Civil rights activist Dorothy Height met King when he was 15. She became one of King’s trusted allies and confidants who worked with him to promote civil rights and equality. Her civil rights work was done specifically with Black women and Black women organizations and for forty years, Height led the National Council of Negro Women as the president, addressing the rights of both women and African Americans.
Described as the ‘godmother’ of the civil rights movement, Height was a key organizer of the 1963 March on Washington. That year, at King’s request, she led a group of people to Alabama to meet with the families of the four girls killed in the bombing of 16th Street Baptist Church in Birmingham. Height attended rallies with King and used her training as a social worker to reach out to families who were dealing with discrimination. In 1971, she helped found the National Women’s Political Caucus with Gloria Steinem, Betty Friedan and Shirley Chisholm.

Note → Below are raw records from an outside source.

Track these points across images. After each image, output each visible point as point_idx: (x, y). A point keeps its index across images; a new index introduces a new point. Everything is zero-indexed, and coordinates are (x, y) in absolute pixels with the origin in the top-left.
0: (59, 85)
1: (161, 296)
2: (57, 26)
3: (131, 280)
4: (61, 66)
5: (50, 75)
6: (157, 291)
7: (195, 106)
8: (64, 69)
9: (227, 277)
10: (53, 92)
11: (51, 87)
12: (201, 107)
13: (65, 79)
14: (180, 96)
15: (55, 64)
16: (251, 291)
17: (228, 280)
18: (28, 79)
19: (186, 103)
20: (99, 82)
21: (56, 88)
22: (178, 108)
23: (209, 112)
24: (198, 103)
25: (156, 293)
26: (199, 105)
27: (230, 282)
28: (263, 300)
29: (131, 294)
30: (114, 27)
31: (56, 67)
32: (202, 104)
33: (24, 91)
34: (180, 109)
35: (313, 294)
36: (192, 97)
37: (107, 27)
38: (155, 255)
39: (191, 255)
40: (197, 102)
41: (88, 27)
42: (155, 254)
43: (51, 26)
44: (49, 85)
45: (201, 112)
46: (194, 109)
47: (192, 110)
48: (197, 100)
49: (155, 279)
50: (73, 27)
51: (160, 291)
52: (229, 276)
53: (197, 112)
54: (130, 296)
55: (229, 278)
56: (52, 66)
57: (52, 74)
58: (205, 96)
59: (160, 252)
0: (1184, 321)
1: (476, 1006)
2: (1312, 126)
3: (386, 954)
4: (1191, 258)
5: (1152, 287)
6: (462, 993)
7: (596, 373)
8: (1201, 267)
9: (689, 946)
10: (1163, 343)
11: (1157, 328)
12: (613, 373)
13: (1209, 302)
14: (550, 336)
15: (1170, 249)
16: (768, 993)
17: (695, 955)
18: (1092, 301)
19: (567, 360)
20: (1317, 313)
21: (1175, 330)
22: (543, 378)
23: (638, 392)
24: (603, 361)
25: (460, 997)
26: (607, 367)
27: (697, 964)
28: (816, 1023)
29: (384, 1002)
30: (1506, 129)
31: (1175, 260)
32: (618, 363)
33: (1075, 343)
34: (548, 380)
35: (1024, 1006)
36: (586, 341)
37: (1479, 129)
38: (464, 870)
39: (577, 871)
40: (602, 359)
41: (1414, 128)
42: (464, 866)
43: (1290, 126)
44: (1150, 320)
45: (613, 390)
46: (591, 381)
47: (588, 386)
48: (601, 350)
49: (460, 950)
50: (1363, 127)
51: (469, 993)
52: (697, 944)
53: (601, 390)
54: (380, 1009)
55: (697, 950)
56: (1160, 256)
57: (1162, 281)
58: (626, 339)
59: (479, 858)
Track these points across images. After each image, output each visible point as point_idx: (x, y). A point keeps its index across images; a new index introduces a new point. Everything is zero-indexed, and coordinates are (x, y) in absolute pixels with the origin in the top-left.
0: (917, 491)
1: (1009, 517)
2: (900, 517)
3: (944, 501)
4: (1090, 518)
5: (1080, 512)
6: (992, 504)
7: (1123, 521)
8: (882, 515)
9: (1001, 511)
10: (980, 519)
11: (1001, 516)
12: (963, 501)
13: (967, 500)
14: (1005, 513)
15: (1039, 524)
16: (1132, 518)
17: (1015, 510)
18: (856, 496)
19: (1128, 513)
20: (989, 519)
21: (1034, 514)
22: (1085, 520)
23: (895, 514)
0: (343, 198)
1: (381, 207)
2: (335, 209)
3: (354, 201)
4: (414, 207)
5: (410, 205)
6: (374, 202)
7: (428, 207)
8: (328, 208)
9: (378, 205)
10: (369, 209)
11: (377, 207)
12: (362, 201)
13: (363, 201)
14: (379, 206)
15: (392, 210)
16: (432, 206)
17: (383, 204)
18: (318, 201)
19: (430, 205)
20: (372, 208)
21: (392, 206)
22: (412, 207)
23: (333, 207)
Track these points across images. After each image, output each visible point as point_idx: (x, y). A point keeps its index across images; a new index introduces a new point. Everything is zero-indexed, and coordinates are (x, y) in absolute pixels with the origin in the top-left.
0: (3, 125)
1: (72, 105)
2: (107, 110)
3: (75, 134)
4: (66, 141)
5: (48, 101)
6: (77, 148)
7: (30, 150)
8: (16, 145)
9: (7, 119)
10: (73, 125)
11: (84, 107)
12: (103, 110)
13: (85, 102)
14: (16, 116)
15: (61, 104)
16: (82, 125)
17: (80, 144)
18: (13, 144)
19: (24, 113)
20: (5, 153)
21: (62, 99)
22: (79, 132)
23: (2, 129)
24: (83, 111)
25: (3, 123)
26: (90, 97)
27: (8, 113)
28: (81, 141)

Historians say that there would not have been an SNCC without Ella Baker. Following her early work for the NAACP, she was among the founders of King’s SCLC in 1957. She later helped launch the SNCC, where she worked alongside King and organized and mentored many young activists. She clashed with King and other male leaders of the SCLC because she felt she had a lot to offer but was “relegated to get coffee, get notes, run papers off in lithograph,” Tiffany Gill, an associate professor of Africana studies and history at the University of Delaware, told The Philadelphia Tribune.
Baker still participated in the movement and her “principles informed the generation of people whom King was able to mobilize,” according to Marcia Chatelain, associate professor of history and African American studies at Georgetown University.
Known as the “Queen of Gospel Music,” Jackson met King in 1956 when King’s closest comrade, the Rev. Ralph David Abernathy, who was the director of the SCLC, invited her to support the bus boycott in Montgomery, Alabama. She started joining King at civil rights events around the country and also supported the movement financially, putting her career and faith on the line.
“Tell ‘em about the dream, Martin, tell ‘em about the dream!” she shouted from behind the podium during King’s famous “I Have a Dream” speech at the March on Washington in 1963. Her words encouraged King, who redirected his speech during the event, leading to what is now one of the most famous speeches in history.